Eight years earlier, Mary Pipher’s groundbreaking 1994 book, “Reviving Ophelia: Saving the Selves of Adolescent Girls,” posited that girls plunge into a “social and developmental Bermuda Triangle,” in which they “lose their resiliency and optimism and become less curious and inclined to take risks.” They become “more deferential, self-critical and depressed. They report great unhappiness with their own bodies.”
It’s hard to overstate the effect that “Reviving Ophelia” had on the culture. It sparked interest in girls-only education, on the theory that, away from boys and the pressure to conform to feminine ideals, girls could be their own true selves. (It also led to a backlash: What about the boys?)
In an edition updated in 2019, Pipher writes that the biggest changes in adolescence have been wrought by technology.
“By now,” she writes, “online activities have altered teens’ emotional growth, social behavior, nervous systems, body chemistry and attention spans. We may rue the day smartphones were invented, but we can’t put the genie back in the bottle.”
Indeed.
In September, the Wall Street Journal reported that internal company documents showed the company now known as Meta, the parent company of Instagram, was aware that its product was often psychologically harmful to adolescent girls.
“We make body image issues worse for one in three teen girls,” Facebook researchers found in 2019, according to the Journal. “Teens blame Instagram for increases in the rate of anxiety and depression. This reaction was unprompted and consistent across all groups,” the company’s message board said in 2020.

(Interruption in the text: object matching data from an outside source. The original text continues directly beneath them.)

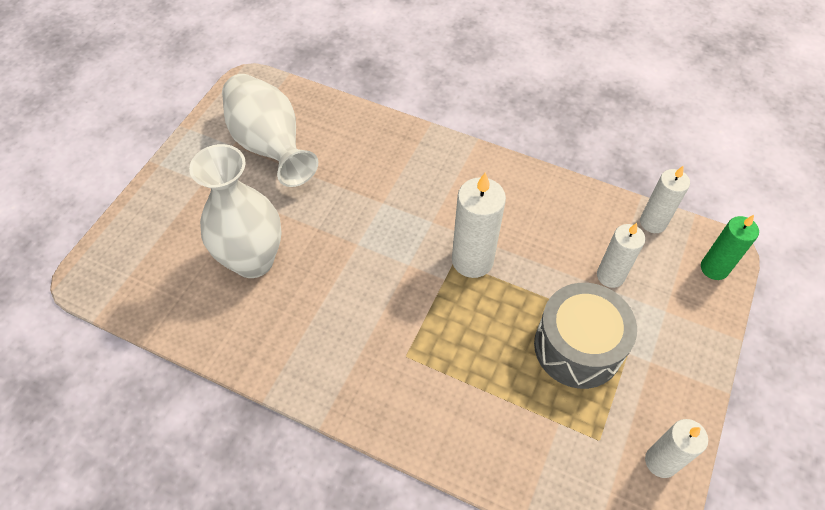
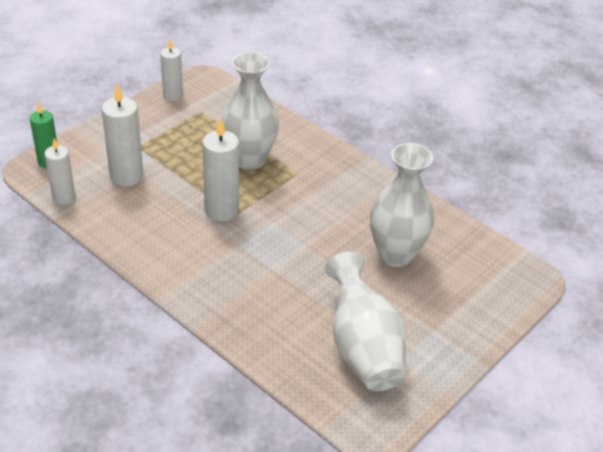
camera: 165 degrees left, 15 degrees down
(480, 358) = (249, 159): none -> white vase
(577, 347) = (181, 148): grey drum -> none
(610, 276) = (126, 176): white candle -> white candle, size x1.51

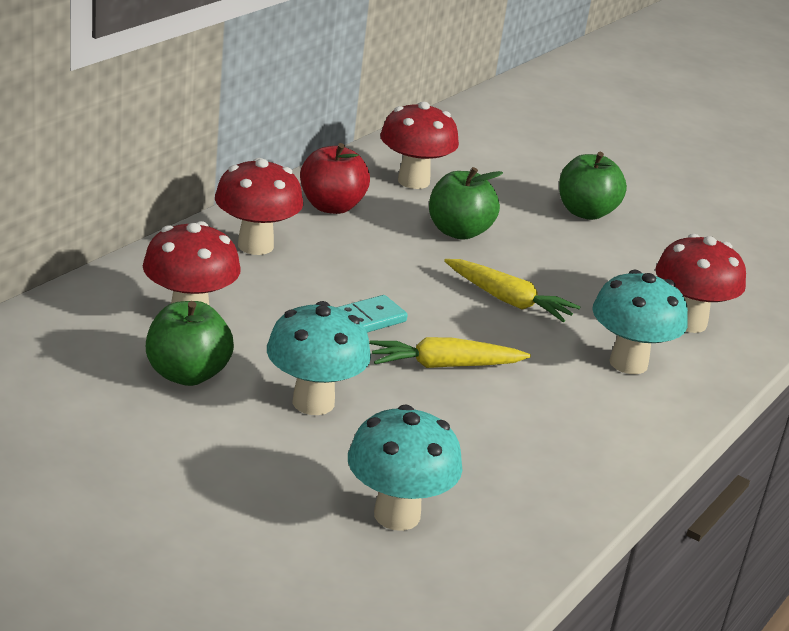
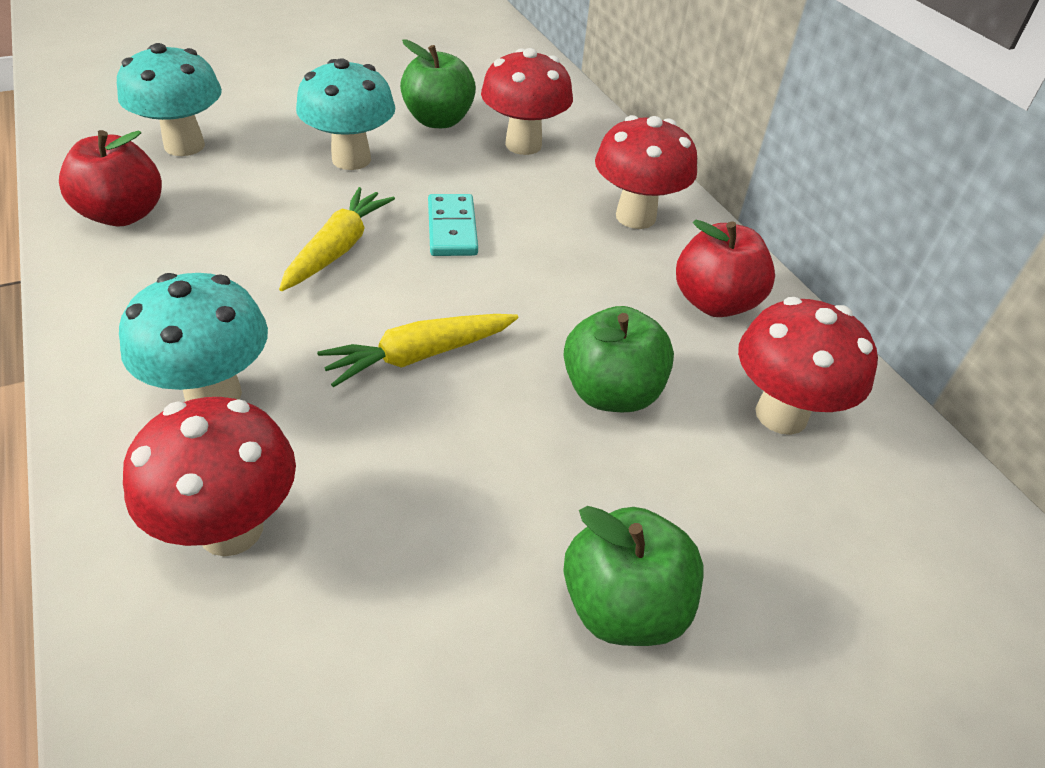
camera: 120 degrees right, 15 degrees up
(530, 494) = (123, 214): none -> red apple

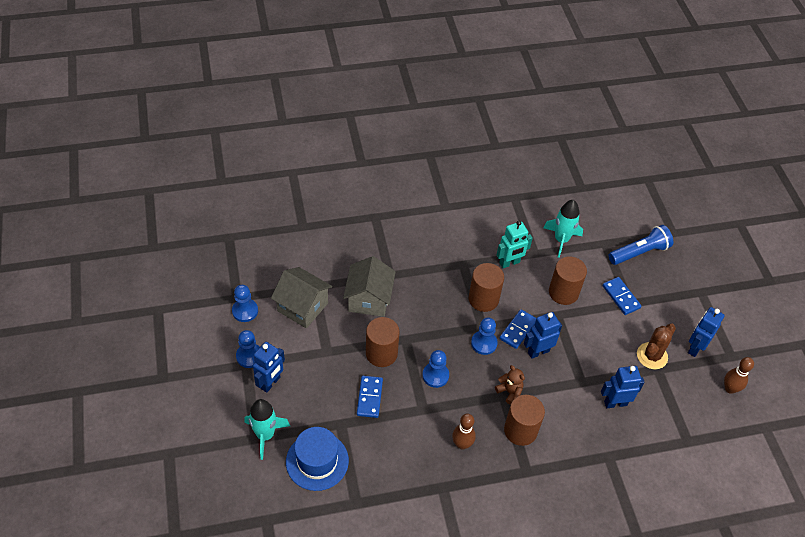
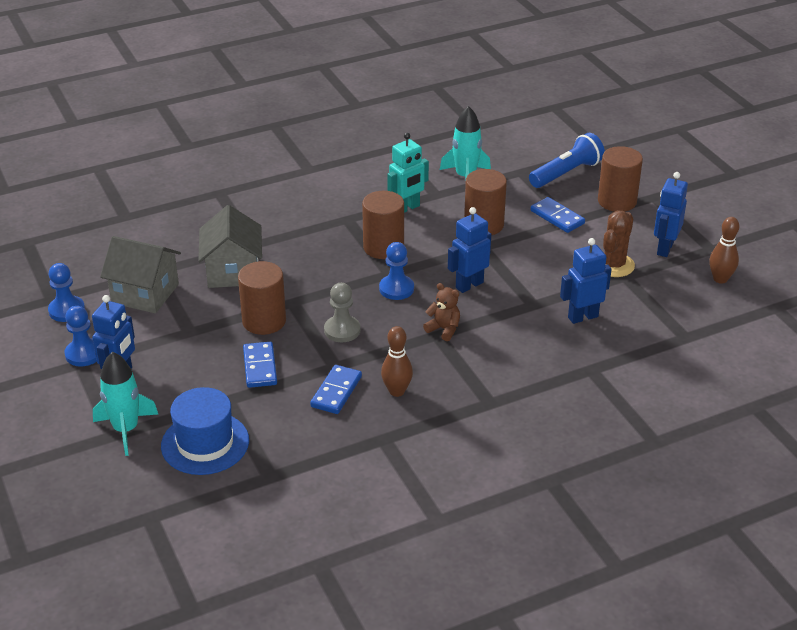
camera: 10 degrees left, 15 degrees down
(435, 375) = (342, 330): blue pawn -> grey pawn
(518, 330) = (436, 269): blue domino -> blue domino (336, 391)
(520, 430) = (469, 364): brown cylinder -> brown cylinder (617, 201)

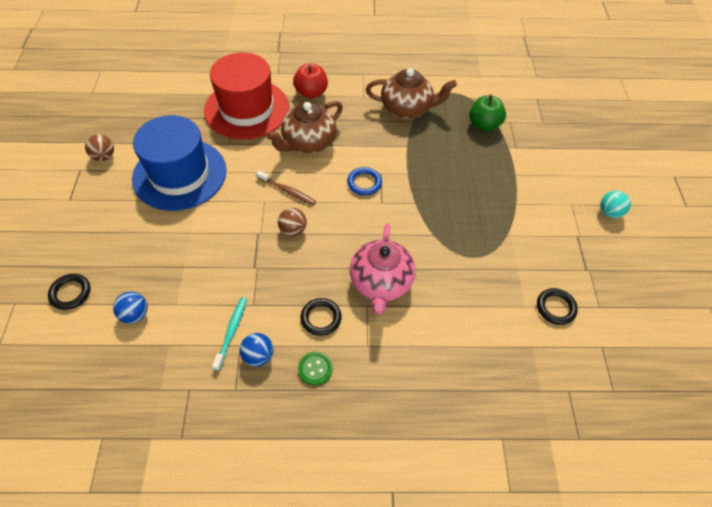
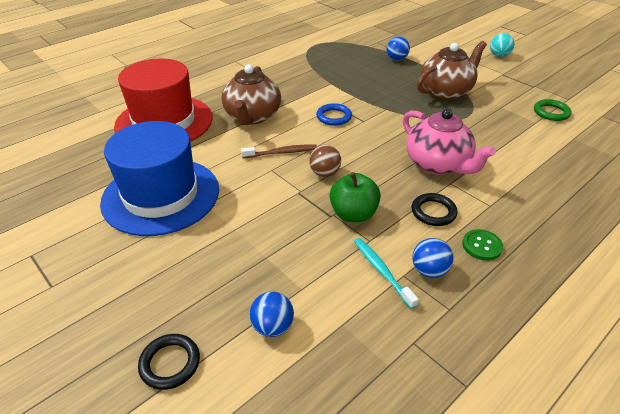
camera: 40 degrees left, 15 degrees down
(104, 157) = (49, 228): brown ball -> none
(311, 92) = (208, 88): red apple -> none
(407, 109) = (299, 64): brown teapot -> brown teapot (446, 91)
(484, 124) = (363, 50): green apple -> green apple (353, 214)
(499, 154) = (396, 59): none -> blue ball
(555, 308) = (551, 112): black ring -> green ring

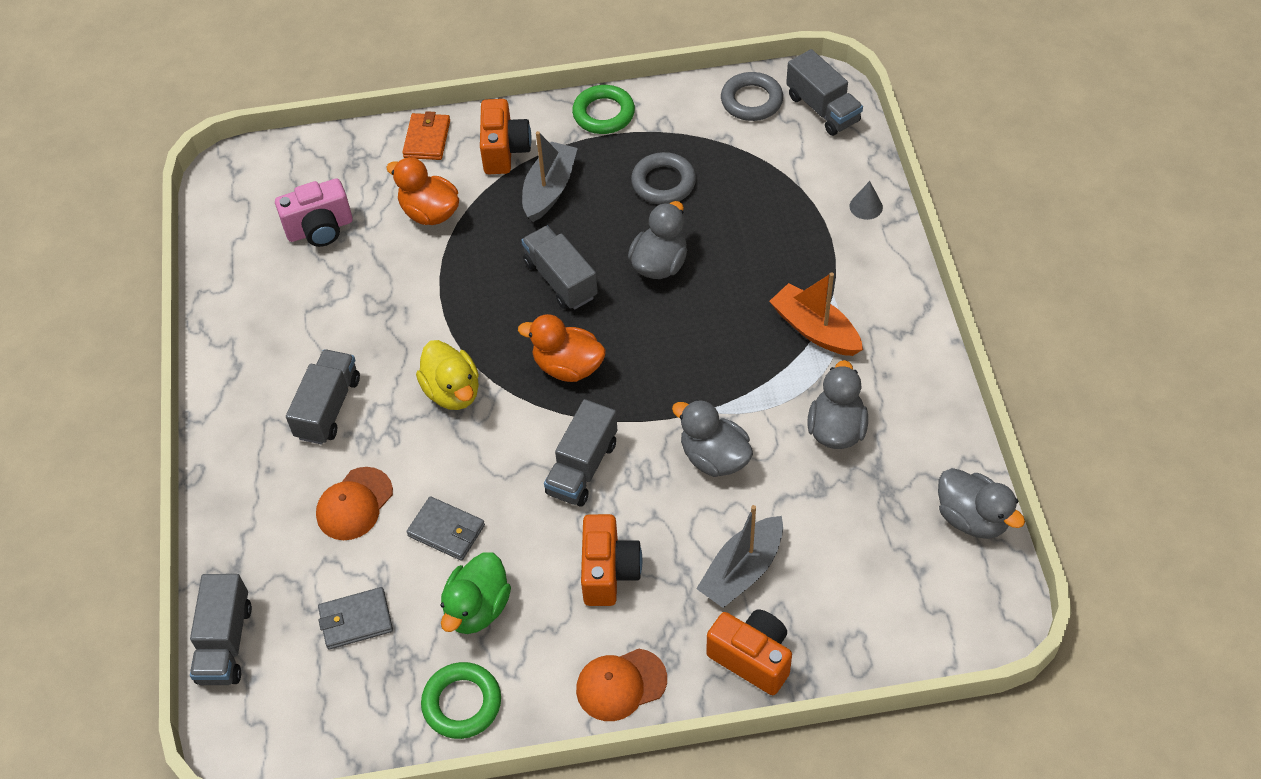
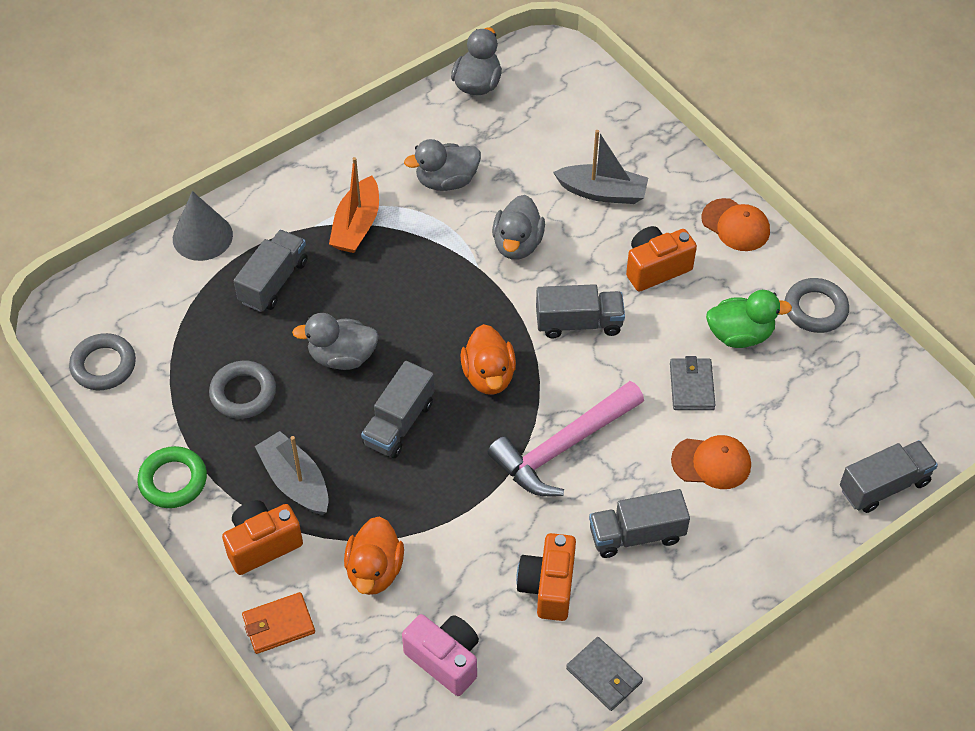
camera: 120 degrees left, 0 degrees up
(356, 620) = (804, 407): grey wallet -> grey wallet (604, 675)
(452, 391) = (563, 447): yellow duck -> pink hammer
(462, 703) = (815, 309): green ring -> grey ring
(549, 189) = (295, 482): grey boat -> grey boat turned 60 degrees clockwise
(752, 658) = (665, 163): orange camera -> orange camera (548, 587)
(822, 109) = (92, 307): grey truck -> grey truck (273, 282)
(866, 206) = (202, 236): grey cone -> grey cone, size x1.91

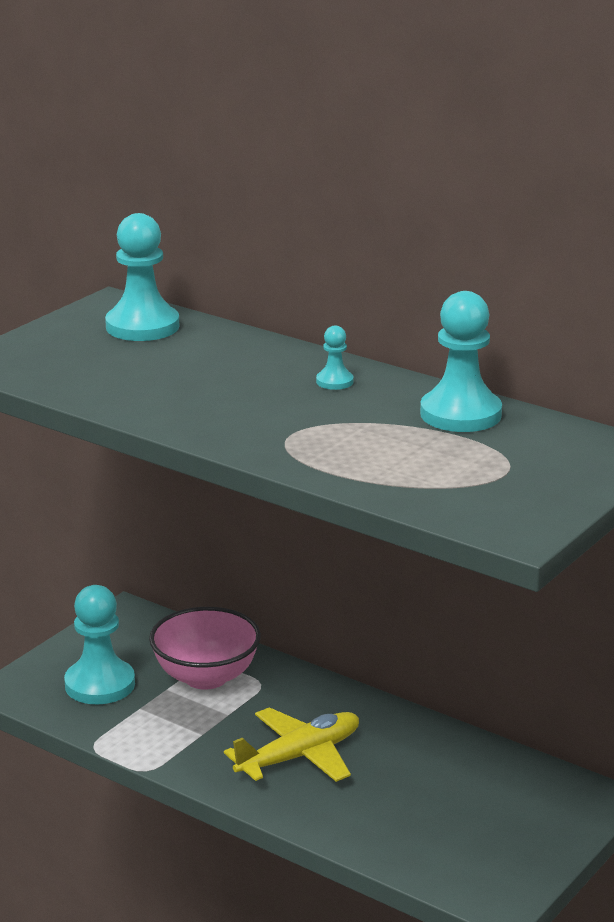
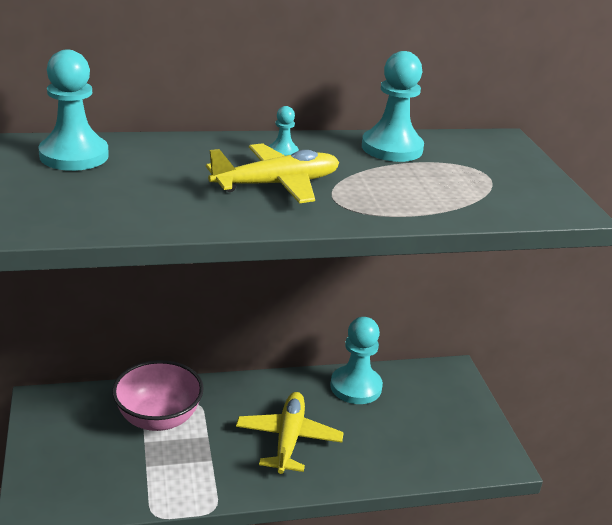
camera: 50 degrees left, 5 degrees up
(100, 684) = (95, 465): turquoise pawn -> turquoise pawn (356, 387)
(265, 406) = (277, 184): none -> yellow plane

When my niece first moved in with me she was 8 years old, and I felt prepared to shepherd her through the rough waters of adolescence into adulthood.
But technology and social media have thrown me a curveball. Like many of her peers, she is obsessed with screens. I have tried to exert as much parental control as I can over her iPad use, but I cannot monitor her every keystroke or attempts (with her friends) to twerk for the camera.
And I worry that her still-growing brain is simply unable to absorb the lessons I try to teach her about internet safety. I doubt I’m the only parent who has felt defeated by their youngster’s inability to truly grasp that the cute 13-year-old Australian boy who has liked her TikTok may well be a 50-year-old pedophile.
The middle school years are always fraught, and especially so for girls, who deal with the onset of body changes that are not always welcome — budding breasts and especially menstrual cycles. This is a time when self-consciousness is heightened to the point of pain.
Last year, when I would drop my niece at school, I was struck by the number of girls who wore oversized sweatshirts and baggy pants, even on warm days.
One hard lesson from two years of COVID? The public spiritedness we naively believed to be an American virtue was nothing more than a myth.
And I was also struck by the huge number of kids looking at iPhone screens as they walked along. Recently I read about a high school teacher who used to love the sound of teenage chatter and flirtation in the hallways as students moved between classrooms. Now, the halls have fallen silent, and everyone is staring at their phones.
My niece is desperate for an iPhone — just as desperate, in fact, as I am for her not to have one. I emphatically believe in the “Wait Until 8th” movement, which advocates keeping smartphones out of the hands of children until at least eighth grade. Because they don’t need one.
“These devices are quickly changing childhood for children,” Pipher writes. “Playing outdoors, spending time with friends, reading books and hanging out with family is happening a lot less to make room for hours of Snapchatting, Instagramming and catching up on YouTube.”
Don’t get me wrong. We do need to communicate about, say, school pickup times, so I got my niece a phone that is tailor-made for tweens. It allows her to make and receive calls, text and take pictures. But that’s it. No apps.
Will she grow into a happy and healthy adult because I am such a meany about iPhones?
Of course. That’s what I tell her, and I’m hoping like hell it’s true.